* What the exercise asks
Among the records, find the lines that hold the string "decorative" and return them.

Recorded data
##############################
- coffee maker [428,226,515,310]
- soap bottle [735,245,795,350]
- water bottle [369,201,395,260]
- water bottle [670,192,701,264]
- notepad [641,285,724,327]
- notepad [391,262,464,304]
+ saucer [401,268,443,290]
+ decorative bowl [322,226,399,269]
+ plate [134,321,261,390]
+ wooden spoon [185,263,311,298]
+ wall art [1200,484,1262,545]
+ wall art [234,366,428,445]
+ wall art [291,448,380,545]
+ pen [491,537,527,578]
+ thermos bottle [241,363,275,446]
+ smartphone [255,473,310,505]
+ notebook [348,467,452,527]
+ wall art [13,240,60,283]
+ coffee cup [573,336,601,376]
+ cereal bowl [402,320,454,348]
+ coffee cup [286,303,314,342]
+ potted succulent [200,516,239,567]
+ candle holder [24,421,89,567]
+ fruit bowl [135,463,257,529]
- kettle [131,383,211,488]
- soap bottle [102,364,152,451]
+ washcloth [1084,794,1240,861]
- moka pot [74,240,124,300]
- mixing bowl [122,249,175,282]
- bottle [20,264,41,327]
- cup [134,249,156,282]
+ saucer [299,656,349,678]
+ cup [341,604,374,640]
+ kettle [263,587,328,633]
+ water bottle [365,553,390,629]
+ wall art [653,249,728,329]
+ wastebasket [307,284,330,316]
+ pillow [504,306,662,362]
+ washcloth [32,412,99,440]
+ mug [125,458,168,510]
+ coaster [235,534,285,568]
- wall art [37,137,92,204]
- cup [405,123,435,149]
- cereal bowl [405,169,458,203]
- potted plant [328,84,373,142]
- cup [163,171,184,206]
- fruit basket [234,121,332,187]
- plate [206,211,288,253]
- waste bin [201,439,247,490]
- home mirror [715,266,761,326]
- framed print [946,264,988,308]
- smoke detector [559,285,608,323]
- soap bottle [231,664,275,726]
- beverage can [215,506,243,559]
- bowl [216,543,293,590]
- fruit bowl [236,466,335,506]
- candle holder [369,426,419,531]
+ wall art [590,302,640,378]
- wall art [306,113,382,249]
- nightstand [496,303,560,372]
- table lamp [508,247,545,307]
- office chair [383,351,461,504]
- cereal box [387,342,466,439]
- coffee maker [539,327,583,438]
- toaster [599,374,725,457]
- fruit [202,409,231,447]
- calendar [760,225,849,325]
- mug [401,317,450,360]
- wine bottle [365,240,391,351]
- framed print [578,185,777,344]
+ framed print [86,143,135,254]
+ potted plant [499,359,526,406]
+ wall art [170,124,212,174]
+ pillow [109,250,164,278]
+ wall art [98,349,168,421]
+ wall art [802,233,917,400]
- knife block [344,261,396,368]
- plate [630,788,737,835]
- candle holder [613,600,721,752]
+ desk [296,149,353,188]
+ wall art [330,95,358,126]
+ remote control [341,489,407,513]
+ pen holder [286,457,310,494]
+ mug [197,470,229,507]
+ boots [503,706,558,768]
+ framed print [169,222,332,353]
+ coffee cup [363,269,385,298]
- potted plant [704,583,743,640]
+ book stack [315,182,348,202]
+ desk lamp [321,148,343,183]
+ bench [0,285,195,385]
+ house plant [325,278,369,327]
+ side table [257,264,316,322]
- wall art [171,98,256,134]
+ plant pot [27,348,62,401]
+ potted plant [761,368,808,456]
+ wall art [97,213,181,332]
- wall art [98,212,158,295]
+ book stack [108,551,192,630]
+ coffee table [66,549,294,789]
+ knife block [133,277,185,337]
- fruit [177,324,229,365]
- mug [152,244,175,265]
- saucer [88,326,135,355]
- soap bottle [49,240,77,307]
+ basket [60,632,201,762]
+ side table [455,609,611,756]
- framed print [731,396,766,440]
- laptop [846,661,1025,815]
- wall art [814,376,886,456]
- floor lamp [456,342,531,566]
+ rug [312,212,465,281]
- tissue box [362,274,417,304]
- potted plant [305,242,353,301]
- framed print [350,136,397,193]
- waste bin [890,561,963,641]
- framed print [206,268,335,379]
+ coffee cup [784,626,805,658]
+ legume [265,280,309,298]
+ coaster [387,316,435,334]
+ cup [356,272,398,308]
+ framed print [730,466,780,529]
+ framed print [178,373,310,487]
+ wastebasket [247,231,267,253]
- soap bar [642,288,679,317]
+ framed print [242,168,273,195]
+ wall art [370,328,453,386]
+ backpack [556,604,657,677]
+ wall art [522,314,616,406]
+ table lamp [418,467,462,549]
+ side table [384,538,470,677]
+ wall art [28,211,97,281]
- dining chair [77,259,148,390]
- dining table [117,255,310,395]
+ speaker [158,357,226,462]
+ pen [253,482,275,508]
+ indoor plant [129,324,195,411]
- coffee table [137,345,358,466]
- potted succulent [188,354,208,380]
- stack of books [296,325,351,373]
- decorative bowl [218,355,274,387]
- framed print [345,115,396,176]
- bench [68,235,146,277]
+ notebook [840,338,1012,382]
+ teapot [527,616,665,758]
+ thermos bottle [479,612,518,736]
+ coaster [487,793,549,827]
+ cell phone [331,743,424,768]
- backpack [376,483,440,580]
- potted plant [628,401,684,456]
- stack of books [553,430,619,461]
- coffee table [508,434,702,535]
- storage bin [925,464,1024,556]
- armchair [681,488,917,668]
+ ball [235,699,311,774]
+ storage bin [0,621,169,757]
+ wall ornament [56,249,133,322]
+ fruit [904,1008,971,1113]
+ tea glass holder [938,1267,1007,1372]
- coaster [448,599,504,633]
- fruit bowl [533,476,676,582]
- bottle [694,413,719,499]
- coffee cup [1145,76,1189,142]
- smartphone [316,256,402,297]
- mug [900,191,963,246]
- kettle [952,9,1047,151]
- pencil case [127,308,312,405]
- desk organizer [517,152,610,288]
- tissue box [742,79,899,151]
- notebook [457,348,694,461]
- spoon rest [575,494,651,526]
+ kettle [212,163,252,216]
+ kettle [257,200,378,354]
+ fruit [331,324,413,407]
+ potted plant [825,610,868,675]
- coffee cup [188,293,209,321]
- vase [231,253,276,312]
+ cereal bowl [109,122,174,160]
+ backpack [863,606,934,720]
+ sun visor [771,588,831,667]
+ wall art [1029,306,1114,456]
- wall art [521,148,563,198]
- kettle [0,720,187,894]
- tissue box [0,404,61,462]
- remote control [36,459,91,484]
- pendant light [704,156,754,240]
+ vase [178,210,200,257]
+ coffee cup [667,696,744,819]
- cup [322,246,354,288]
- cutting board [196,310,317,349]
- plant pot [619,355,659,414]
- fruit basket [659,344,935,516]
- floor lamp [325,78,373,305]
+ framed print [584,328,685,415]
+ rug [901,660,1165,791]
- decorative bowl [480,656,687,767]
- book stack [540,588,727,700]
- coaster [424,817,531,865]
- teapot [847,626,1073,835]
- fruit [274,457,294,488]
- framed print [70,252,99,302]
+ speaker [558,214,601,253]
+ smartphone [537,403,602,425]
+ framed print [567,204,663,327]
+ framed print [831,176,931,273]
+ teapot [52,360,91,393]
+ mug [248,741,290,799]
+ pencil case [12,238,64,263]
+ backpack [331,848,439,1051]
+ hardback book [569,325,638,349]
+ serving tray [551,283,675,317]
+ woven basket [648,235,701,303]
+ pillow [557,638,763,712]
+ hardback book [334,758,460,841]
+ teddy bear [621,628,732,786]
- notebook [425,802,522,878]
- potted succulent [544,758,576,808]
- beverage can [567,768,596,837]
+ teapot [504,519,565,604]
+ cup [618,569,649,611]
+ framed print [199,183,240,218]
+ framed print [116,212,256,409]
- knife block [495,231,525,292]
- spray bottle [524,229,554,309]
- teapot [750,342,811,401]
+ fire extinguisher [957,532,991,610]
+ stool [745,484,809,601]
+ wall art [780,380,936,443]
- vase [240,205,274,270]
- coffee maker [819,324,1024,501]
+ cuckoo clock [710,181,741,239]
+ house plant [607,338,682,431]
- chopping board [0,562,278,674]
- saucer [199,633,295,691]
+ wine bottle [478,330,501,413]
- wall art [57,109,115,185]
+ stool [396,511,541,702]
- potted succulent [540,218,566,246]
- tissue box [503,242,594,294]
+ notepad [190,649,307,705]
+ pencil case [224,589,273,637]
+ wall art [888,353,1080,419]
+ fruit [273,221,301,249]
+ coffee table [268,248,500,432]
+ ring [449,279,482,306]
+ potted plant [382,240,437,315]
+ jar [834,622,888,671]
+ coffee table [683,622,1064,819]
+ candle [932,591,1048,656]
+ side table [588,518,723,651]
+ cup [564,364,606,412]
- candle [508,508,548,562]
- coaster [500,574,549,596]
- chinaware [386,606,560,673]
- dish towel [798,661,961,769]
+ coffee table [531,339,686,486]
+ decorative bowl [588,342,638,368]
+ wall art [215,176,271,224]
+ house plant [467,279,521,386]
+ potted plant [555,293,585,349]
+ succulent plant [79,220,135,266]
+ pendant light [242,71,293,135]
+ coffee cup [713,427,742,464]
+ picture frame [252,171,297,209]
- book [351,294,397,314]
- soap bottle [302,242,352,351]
##############################
* Response area
+ decorative bowl [322,226,399,269]
- decorative bowl [218,355,274,387]
- decorative bowl [480,656,687,767]
+ decorative bowl [588,342,638,368]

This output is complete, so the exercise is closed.